Trecho do texto:
..............................

Muito bom e muito válido poder conferir filmes
de comédia quando eles não mais são realizados.
“Família do Bagulho” nem está tão longe assim
no tempo –seu lançamento é de 2013 –mas, ainda assim faz parte de um estilo de
filme comercial (a comédia besteirol) que não são mais realizados em função do
‘politicamente correto’, postura que os estúdios hollywoodianos não se atrevem
mais a alfinetar.
Na trama construída com a devida superficialidade
que atende aos propósitos cômicos –e muito dela em cima do afiado timing cômico
de seus astros principais –temos um traficante de meia idade chamado David
(Jason Sudeikis, de “Passe Livre”) que, graças a um assalto perde o dinheiro de
seu fornecedor de drogas, Brad (vivido com incômoda afetação por Ed Helms, de
“Se Beber Não Case”). A dívida pode ser paga com uma simples viagem até o
México de onde David pode vir com uma certa quantia de droga –e ainda obter
algum lucro.

..............................

Itens do conjunto:
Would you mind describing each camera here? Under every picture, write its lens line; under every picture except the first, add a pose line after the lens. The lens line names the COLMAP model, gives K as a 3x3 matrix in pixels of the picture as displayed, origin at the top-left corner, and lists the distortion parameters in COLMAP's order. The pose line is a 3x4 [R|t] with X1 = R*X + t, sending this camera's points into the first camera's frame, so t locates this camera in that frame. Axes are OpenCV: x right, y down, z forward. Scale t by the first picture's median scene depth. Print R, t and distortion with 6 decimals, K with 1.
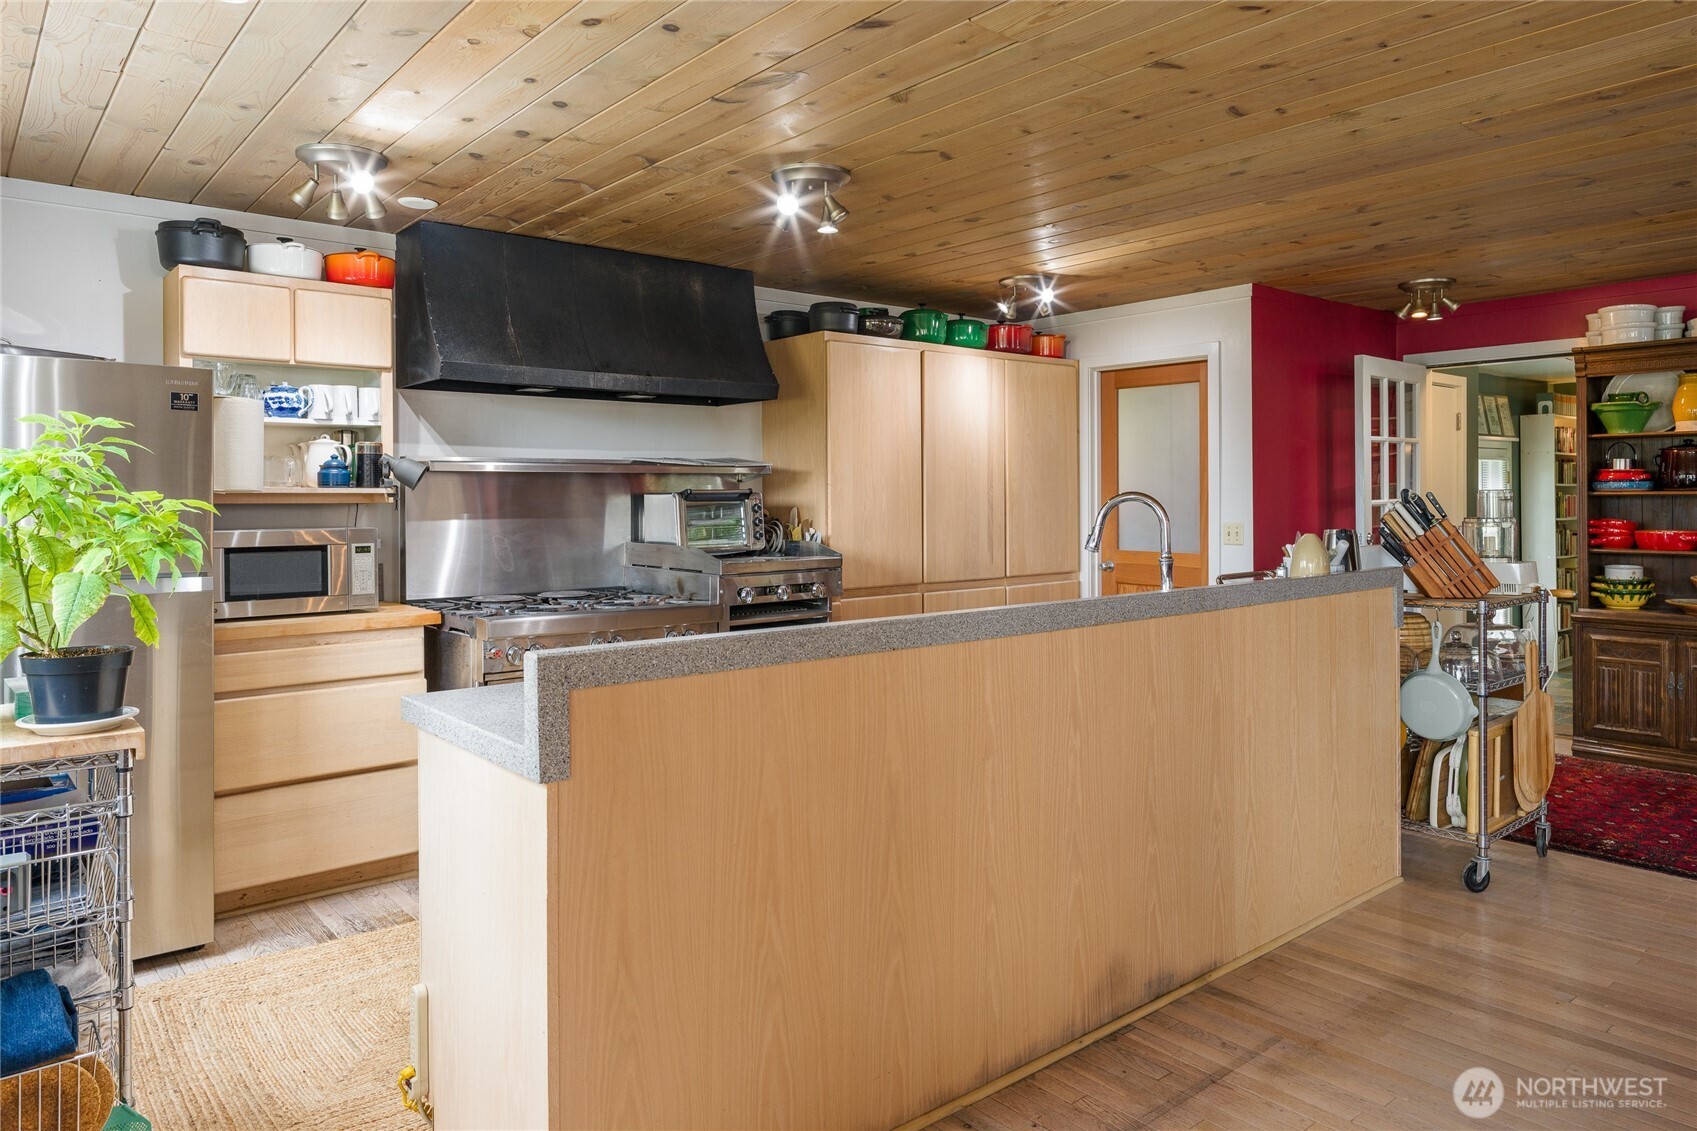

..............................

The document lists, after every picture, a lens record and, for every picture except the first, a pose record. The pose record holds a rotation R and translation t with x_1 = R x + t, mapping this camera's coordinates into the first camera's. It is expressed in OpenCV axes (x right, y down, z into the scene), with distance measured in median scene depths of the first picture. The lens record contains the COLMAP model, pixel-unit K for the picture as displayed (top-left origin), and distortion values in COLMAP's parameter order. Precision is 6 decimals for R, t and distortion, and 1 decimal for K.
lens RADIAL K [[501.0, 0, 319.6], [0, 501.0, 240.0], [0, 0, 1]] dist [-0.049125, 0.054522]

..............................

Atividades propostas:
**A.** Reproduza sem alterações a parte do texto sobre o filme “Família do Bagulho” que vai de "Muito bom e" até "mais a alfinetar.".
**B.** Escreva a continuação do texto sobre o filme “Família do Bagulho” a partir do ponto em que ele termina.

Respostas por item:
**A.**
Muito bom e muito válido poder conferir filmes
de comédia quando eles não mais são realizados.
“Família do Bagulho” nem está tão longe assim
no tempo –seu lançamento é de 2013 –mas, ainda assim faz parte de um estilo de
filme comercial (a comédia besteirol) que não são mais realizados em função do
‘politicamente correto’, postura que os estúdios hollywoodianos não se atrevem
mais a alfinetar.

**B.**
Em algum momento, ele se dá conta de que a
jornada só será realmente perigosa (com a possibilidade de ser parado pela
polícia ao cruzar a fronteira) se ele aparentar ser o traficante que é.
Explica-se: Mudando as roupas, o corte de
cabelo, e conseguindo a adição de um trailer e um grupo de ‘atores’ que
interpretem sua ‘família’, ele pode fazer o trajeto disfarçado de inocente
americano em férias, sem levantar suspeitas.
Assim, além de si próprio, David leva Kenny
(Will Poulter), seu jovem e ingênuo vizinho, como seu filho; a sem-teto Casey
(Emma Roberts) como sua filha; e, a cereja no topo do bolo, a stripper Rose
(Jennifer Aniston) como sua esposa. Detalhe: Salvo o inocente Kenny todos eles
mal se conhecem –e, no pouco que se conhecem, já se detestam!
É claro que, a partir de um determinado ponto
dessa viagem, eles passam a confundir a atuação com a realidade, desenvolvendo
laços e admiração genuína entre si –um recurso sentimentalista para levar a
trama a evidentemente avançar, mas que, felizmente, não ganha tanta ênfase
assim a ponto de comprometer toda a diversão.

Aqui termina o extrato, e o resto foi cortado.